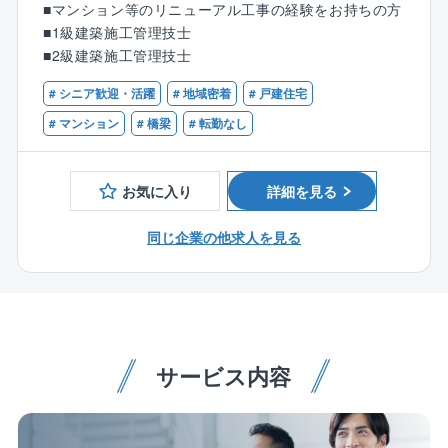
■マンション等のリニューアル工事の経験をお持ちの方
望に沿ったプランニングを行います。
■1級建築施工管理技士
■2級建築施工管理技士
【施工実績】
千葉都市モノレール、千葉市内ビル、墨田区内マンシ
# シニア歓迎・活躍
# 地域密着
# 戸建住宅
ョン、佐倉市内マンション
# マンション
# 橋梁
# 転勤なし
お気に入り
詳細を見る
同じ企業の他求人を見る
サービス内容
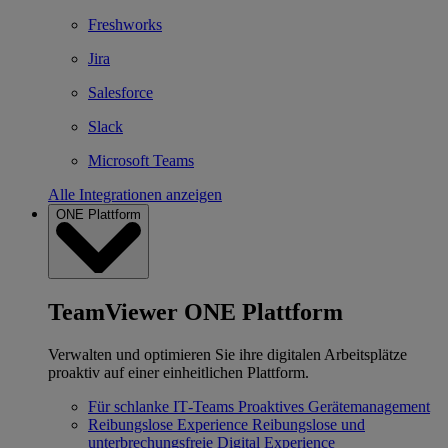
Freshworks
Jira
Salesforce
Slack
Microsoft Teams
Alle Integrationen anzeigen
ONE Plattform
TeamViewer ONE Plattform
Verwalten und optimieren Sie ihre digitalen Arbeitsplätze
proaktiv auf einer einheitlichen Plattform.
Für schlanke IT‐Teams
Proaktives Gerätemanagement
Reibungslose Experience
Reibungslose und
unterbrechungsfreie Digital Experience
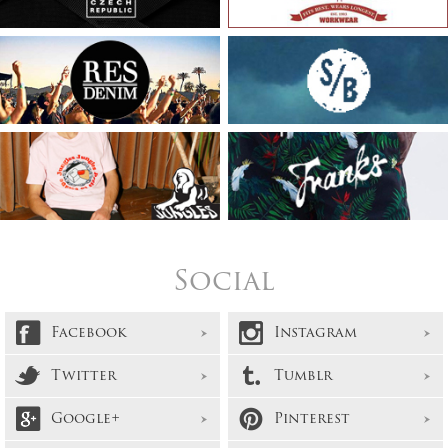
Social
Facebook
Instagram
Twitter
Tumblr
Google+
Pinterest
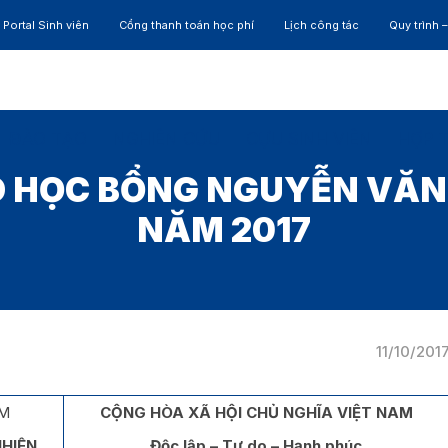
Portal Sinh viên
Cổng thanh toán học phí
Lịch công tác
Quy trình 
ĐÀO TẠO
NGHIÊN CỨU
CỰU SINH VIÊN
HỢP 
 HỌC BỔNG NGUYỄN VĂN 
NĂM 2017
11/10/201
CM
CỘNG HÒA XÃ HỘI CHỦ NGHĨA VIỆT NAM
HIÊN
Độc lập – Tự do – Hạnh phúc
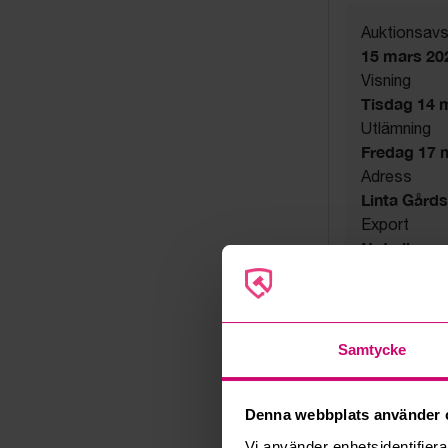
Auktionsavs
15 mars 20
Visning
Tisdag 14 ma
Utlämning
Fredag 17 ma
Adress
Linta Gård
Export
Not allowe
Övrigt
Utsatta håll
Säljare
Konkursbo
Samtycke
Denna webbplats använder 
Vi använder enhetsidentifierar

========

▶ WHAT YOU ARE ASKED TO DO: Write out the records shown above exactly, but do not include any images.

▶ YOUR RESPONSE:
■マンション等のリニューアル工事の経験をお持ちの方
望に沿ったプランニングを行います。
■1級建築施工管理技士
■2級建築施工管理技士
【施工実績】
千葉都市モノレール、千葉市内ビル、墨田区内マンシ
# シニア歓迎・活躍
# 地域密着
# 戸建住宅
ョン、佐倉市内マンション
# マンション
# 橋梁
# 転勤なし
お気に入り
詳細を見る
同じ企業の他求人を見る
サービス内容
Freshworks
Jira
Salesforce
Slack
Microsoft Teams
Alle Integrationen anzeigen
ONE Plattform
TeamViewer ONE Plattform
Verwalten und optimieren Sie ihre digitalen Arbeitsplätze
proaktiv auf einer einheitlichen Plattform.
Für schlanke IT‐Teams
Proaktives Gerätemanagement
Reibungslose Experience
Reibungslose und
unterbrechungsfreie Digital Experience
Social
Facebook
Instagram
Twitter
Tumblr
Google+
Pinterest
Portal Sinh viên
Cổng thanh toán học phí
Lịch công tác
Quy trình 
ĐÀO TẠO
NGHIÊN CỨU
CỰU SINH VIÊN
HỢP 
 HỌC BỔNG NGUYỄN VĂN 
NĂM 2017
11/10/201
CM
CỘNG HÒA XÃ HỘI CHỦ NGHĨA VIỆT NAM
HIÊN
Độc lập – Tự do – Hạnh phúc
Auktionsavs
15 mars 20
Visning
Tisdag 14 ma
Utlämning
Fredag 17 ma
Adress
Linta Gård
Export
Not allowe
Övrigt
Utsatta håll
Säljare
Konkursbo
Samtycke
Denna webbplats använder 
Vi använder enhetsidentifierar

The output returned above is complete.